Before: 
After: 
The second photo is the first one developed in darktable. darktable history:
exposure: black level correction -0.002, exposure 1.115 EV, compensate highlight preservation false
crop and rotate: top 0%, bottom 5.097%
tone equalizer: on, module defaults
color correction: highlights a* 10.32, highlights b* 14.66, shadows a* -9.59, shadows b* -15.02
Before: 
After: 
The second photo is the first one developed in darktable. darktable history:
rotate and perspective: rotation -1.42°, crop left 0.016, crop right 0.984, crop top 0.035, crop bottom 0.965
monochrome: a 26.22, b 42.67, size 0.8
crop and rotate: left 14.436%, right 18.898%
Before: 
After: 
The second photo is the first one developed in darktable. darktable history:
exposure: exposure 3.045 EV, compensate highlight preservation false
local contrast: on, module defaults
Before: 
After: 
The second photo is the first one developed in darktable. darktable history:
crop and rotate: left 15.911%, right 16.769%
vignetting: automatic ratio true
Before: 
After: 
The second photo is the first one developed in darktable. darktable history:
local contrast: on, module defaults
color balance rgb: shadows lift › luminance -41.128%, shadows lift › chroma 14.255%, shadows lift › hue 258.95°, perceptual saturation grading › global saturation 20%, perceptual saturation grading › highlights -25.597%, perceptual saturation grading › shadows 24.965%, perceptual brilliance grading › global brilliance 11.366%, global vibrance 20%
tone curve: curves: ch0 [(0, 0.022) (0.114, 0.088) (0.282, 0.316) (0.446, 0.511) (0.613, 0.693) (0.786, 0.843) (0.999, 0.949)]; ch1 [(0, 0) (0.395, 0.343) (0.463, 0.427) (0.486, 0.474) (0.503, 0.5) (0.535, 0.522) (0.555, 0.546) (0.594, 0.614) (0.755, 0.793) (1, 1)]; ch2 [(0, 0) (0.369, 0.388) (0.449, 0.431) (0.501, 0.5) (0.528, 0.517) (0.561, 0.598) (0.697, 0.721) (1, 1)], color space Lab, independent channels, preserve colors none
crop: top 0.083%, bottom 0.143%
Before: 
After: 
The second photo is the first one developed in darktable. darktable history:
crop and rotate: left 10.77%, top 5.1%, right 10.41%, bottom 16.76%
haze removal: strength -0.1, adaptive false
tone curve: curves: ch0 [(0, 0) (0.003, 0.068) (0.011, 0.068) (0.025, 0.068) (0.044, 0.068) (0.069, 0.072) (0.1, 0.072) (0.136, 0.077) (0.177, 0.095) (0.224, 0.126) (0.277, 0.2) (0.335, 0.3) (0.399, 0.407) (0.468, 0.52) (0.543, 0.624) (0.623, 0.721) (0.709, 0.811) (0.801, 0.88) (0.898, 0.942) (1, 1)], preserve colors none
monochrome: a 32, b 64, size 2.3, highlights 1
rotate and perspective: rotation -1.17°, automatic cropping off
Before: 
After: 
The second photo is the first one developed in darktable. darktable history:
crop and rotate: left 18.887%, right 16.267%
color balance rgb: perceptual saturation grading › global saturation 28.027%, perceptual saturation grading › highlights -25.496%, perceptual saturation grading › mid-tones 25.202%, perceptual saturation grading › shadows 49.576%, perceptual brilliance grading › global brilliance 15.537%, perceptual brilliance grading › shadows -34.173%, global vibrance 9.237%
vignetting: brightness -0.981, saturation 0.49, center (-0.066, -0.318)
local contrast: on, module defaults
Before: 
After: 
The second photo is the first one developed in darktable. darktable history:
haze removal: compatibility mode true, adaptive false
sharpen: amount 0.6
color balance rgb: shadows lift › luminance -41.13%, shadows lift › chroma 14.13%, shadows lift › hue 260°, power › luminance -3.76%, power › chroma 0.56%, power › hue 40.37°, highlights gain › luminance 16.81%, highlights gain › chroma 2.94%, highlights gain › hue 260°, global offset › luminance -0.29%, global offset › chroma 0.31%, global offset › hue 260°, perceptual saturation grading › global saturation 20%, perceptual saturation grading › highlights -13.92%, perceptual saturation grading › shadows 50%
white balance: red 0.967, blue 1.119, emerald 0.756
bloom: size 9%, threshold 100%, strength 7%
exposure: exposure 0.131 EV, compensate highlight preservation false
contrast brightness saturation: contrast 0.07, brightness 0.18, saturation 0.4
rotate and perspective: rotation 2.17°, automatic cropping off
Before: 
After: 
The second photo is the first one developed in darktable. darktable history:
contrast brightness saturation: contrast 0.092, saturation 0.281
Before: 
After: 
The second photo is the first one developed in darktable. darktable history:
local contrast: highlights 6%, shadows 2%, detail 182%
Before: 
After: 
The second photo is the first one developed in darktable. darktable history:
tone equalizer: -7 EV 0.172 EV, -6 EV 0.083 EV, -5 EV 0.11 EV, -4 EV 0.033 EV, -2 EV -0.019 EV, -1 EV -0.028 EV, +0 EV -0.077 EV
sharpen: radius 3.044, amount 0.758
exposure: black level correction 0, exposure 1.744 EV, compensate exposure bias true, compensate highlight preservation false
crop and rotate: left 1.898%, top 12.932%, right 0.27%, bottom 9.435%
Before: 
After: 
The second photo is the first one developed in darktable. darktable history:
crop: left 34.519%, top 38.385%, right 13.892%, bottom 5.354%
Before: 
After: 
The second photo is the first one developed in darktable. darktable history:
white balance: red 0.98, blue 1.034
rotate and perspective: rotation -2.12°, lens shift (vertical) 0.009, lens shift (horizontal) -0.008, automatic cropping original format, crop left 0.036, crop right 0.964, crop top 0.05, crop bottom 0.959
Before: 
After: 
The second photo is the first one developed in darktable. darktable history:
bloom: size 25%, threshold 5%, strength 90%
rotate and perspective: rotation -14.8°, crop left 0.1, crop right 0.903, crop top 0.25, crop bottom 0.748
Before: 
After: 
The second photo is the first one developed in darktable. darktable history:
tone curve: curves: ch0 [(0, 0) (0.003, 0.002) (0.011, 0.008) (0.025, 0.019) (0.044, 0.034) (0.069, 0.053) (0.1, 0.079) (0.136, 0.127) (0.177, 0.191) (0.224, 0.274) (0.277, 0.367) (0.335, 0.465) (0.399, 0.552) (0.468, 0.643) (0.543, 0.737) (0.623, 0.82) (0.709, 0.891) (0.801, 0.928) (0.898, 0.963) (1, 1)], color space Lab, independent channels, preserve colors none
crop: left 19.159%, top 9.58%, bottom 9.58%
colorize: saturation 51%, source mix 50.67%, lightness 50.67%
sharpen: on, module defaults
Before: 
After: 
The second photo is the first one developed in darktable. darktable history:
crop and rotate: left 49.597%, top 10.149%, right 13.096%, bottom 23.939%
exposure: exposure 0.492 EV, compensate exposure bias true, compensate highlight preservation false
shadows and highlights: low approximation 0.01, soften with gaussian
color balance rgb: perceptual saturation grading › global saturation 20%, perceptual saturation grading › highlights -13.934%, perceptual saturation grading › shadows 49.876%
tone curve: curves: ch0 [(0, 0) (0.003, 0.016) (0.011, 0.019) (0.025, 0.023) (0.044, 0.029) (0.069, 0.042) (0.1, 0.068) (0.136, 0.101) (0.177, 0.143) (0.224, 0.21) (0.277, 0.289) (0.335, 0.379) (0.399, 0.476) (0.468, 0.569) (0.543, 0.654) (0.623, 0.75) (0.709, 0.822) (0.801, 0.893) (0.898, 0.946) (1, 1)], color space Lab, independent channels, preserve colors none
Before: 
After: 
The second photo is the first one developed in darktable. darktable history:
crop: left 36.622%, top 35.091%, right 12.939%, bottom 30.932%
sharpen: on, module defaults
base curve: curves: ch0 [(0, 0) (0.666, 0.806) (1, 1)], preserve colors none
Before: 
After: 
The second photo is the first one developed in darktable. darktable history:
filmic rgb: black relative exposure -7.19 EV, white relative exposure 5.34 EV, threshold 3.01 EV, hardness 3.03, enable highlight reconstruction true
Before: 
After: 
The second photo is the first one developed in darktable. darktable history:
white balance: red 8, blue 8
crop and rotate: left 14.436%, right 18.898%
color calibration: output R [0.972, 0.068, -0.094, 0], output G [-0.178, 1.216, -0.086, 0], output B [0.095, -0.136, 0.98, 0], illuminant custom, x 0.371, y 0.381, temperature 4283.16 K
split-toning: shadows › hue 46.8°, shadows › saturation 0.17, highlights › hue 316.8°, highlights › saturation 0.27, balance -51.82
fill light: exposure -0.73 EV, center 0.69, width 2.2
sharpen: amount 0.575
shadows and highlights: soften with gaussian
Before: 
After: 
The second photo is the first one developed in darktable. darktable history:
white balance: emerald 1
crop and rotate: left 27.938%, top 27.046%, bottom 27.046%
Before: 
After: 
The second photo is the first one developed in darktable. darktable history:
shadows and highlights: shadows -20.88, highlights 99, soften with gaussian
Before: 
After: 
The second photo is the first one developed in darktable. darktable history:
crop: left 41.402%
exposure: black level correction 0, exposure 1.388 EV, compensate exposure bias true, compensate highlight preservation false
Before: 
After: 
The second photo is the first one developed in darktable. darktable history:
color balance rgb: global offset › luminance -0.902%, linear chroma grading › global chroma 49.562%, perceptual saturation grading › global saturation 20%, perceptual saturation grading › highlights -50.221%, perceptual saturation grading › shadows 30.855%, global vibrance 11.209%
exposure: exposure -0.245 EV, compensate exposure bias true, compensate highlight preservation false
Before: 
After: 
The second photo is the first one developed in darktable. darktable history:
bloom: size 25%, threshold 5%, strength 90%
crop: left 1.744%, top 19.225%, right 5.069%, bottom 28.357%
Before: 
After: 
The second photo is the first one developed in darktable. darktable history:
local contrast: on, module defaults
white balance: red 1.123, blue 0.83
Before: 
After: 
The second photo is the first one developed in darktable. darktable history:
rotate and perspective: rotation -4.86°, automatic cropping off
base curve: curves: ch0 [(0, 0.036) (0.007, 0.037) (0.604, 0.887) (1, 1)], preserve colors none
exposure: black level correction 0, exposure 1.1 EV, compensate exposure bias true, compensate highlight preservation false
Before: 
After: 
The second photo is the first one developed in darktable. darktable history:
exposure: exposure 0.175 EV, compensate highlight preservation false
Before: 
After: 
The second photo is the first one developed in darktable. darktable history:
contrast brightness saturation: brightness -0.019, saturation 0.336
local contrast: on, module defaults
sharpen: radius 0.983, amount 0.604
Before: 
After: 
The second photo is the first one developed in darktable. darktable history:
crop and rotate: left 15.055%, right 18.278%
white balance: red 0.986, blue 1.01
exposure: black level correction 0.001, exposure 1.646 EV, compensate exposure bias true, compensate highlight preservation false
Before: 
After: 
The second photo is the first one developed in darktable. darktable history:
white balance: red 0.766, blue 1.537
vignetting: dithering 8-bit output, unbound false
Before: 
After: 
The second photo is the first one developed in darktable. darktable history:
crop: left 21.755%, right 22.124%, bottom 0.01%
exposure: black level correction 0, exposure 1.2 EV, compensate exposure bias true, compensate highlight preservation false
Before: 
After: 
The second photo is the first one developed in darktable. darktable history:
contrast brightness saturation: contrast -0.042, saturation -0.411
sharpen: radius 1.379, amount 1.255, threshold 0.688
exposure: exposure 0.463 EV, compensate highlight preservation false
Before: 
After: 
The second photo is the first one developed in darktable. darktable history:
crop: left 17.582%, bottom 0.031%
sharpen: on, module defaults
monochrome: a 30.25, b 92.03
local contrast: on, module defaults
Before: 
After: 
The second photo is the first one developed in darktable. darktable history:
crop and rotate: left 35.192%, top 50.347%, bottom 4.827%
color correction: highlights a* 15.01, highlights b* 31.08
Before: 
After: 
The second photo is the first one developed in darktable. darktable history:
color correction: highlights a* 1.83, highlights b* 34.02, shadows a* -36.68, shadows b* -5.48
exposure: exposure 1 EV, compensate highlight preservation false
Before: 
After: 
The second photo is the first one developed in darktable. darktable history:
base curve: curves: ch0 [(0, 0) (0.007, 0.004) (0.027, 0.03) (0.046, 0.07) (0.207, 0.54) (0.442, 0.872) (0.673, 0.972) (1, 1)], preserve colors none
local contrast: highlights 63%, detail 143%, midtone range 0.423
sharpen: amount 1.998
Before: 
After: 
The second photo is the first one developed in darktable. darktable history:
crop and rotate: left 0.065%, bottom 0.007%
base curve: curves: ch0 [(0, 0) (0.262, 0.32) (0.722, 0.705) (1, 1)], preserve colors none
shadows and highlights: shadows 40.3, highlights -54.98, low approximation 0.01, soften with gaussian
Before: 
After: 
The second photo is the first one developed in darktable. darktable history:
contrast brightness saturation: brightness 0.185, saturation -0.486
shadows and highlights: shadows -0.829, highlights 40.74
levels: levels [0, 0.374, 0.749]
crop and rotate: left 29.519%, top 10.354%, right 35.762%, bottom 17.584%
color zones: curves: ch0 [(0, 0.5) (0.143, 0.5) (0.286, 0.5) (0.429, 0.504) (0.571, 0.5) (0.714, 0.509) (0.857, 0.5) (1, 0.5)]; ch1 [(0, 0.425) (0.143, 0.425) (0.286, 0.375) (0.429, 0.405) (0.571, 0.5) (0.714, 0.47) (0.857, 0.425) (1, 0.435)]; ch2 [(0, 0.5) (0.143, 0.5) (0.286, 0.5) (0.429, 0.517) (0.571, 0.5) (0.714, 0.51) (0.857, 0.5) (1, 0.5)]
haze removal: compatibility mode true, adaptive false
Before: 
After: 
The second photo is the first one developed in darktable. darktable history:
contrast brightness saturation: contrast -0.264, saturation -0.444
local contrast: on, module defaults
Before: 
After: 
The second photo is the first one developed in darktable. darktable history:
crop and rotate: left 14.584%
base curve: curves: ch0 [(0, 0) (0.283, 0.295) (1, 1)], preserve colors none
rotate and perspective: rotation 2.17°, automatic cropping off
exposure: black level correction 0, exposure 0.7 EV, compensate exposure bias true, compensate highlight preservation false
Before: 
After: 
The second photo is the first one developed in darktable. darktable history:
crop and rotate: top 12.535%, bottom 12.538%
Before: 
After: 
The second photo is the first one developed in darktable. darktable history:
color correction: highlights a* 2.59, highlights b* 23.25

****************

## Direction
Please copy the entries above word for word, starting at the very first line and ending with the line that contains "vignetting: automatic ratio true", with that line included.

## Correct response
Before: 
After: 
The second photo is the first one developed in darktable. darktable history:
exposure: black level correction -0.002, exposure 1.115 EV, compensate highlight preservation false
crop and rotate: top 0%, bottom 5.097%
tone equalizer: on, module defaults
color correction: highlights a* 10.32, highlights b* 14.66, shadows a* -9.59, shadows b* -15.02
Before: 
After: 
The second photo is the first one developed in darktable. darktable history:
rotate and perspective: rotation -1.42°, crop left 0.016, crop right 0.984, crop top 0.035, crop bottom 0.965
monochrome: a 26.22, b 42.67, size 0.8
crop and rotate: left 14.436%, right 18.898%
Before: 
After: 
The second photo is the first one developed in darktable. darktable history:
exposure: exposure 3.045 EV, compensate highlight preservation false
local contrast: on, module defaults
Before: 
After: 
The second photo is the first one developed in darktable. darktable history:
crop and rotate: left 15.911%, right 16.769%
vignetting: automatic ratio true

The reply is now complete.